§ 33-144. Trust fund.  


Latest version.
  • (a) Establishment of trust. A trust is established as part of the deferred compensation plan for the benefit of participants in the plan.
    (b) Trust fund. All of the money and property, all investments made with that money and property, and all earnings, profits, increments, and other additions, less payments previously made by the Board are the deferred compensation plan trust fund.
    (c) Trust fund management and legal title. The Board is responsible for managing the trust fund according to this Article. The Board has legal title to all cash and other property of the deferred compensation plan, but may transfer some incidents of ownership to the Board’s agents as provided in this Article.

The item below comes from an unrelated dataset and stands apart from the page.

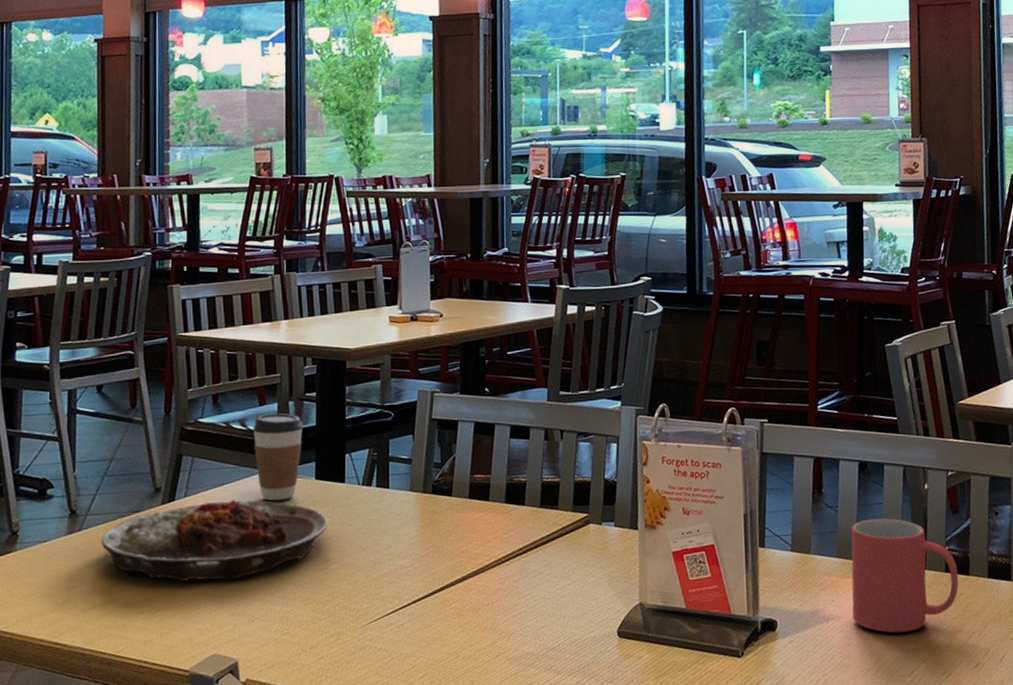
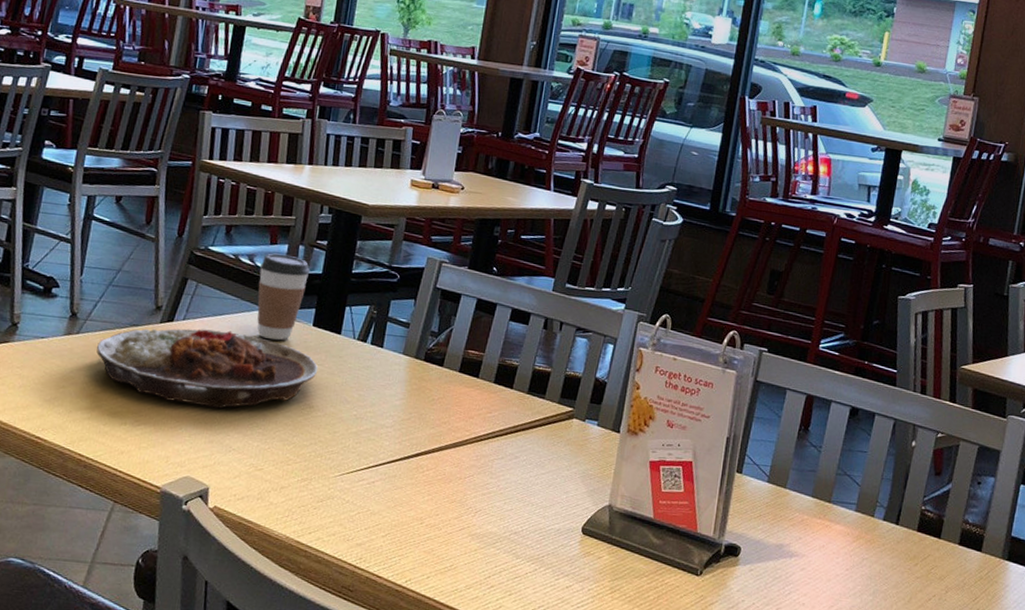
mug: present [851,518,959,633] -> none [817,465,930,583]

    (d) Exclusive benefit. The deferred compensation plan trust fund must be held for the exclusive benefit of participants and their beneficiaries, and used only to provide benefits and defray the reasonable expenses of administering the plan. Trust fund assets must not revert to the County, unless allowed under Section 457 of the Internal Revenue Code. (1998 L.M.C., ch. 23, § 1.)

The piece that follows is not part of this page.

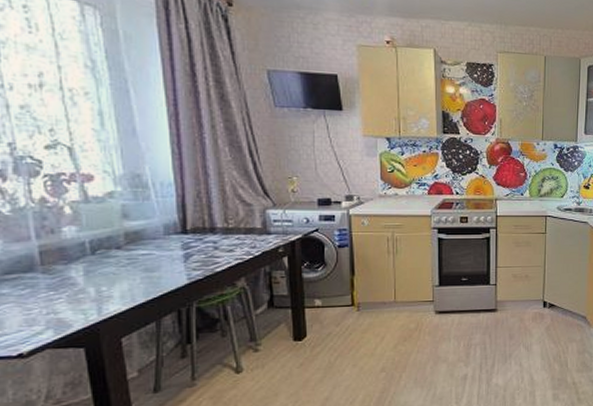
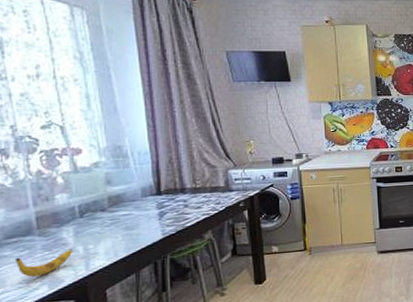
banana: none [16,290,84,320] -> present [16,249,74,278]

    Editor’s noteSee County Attorney Opinion dated explaining that temporary employees may participate in the County deferred compensation plan. See County Attorney Opinion dated discussing the parameters within which the Board of Investment Trustees may disclose certain employee data to companies providing deferred compensation plans.
    Section 2 of 1998 L.M.C., ch. 23, reads as follows: "The powers and duties of the Board of Investment Trustees regarding the Deferred Compensation Plan of Montgomery County trust take effect when all trustees accept the trust agreement in writing."